[Opening Records for the task section]

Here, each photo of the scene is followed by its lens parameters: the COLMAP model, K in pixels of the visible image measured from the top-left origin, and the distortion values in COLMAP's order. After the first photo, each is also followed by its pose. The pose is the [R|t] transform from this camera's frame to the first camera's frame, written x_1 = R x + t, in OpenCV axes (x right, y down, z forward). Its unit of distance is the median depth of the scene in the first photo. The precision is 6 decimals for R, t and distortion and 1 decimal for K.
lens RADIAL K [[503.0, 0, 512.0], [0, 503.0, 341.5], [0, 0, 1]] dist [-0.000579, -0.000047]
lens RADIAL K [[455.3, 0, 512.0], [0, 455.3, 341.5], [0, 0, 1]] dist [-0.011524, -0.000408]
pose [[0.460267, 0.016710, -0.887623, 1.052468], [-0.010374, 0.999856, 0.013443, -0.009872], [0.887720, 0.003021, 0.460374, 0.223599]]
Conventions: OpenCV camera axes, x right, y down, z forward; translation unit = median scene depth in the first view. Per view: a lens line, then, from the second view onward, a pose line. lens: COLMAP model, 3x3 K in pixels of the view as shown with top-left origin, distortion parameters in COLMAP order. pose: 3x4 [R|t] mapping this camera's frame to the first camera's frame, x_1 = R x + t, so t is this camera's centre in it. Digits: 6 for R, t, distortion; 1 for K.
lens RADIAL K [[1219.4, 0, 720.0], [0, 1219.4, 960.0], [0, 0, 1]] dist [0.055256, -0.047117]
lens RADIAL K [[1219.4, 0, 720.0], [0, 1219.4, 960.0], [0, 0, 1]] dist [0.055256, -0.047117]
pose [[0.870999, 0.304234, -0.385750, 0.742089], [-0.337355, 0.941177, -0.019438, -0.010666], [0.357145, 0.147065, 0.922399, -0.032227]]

[Closing Records for the task section]

**Activity:** Pick out every row above that contains the word "axes", and copy each one in full.

**Output for this exercise:**
Here, each photo of the scene is followed by its lens parameters: the COLMAP model, K in pixels of the visible image measured from the top-left origin, and the distortion values in COLMAP's order. After the first photo, each is also followed by its pose. The pose is the [R|t] transform from this camera's frame to the first camera's frame, written x_1 = R x + t, in OpenCV axes (x right, y down, z forward). Its unit of distance is the median depth of the scene in the first photo. The precision is 6 decimals for R, t and distortion and 1 decimal for K.
Conventions: OpenCV camera axes, x right, y down, z forward; translation unit = median scene depth in the first view. Per view: a lens line, then, from the second view onward, a pose line. lens: COLMAP model, 3x3 K in pixels of the view as shown with top-left origin, distortion parameters in COLMAP order. pose: 3x4 [R|t] mapping this camera's frame to the first camera's frame, x_1 = R x + t, so t is this camera's centre in it. Digits: 6 for R, t, distortion; 1 for K.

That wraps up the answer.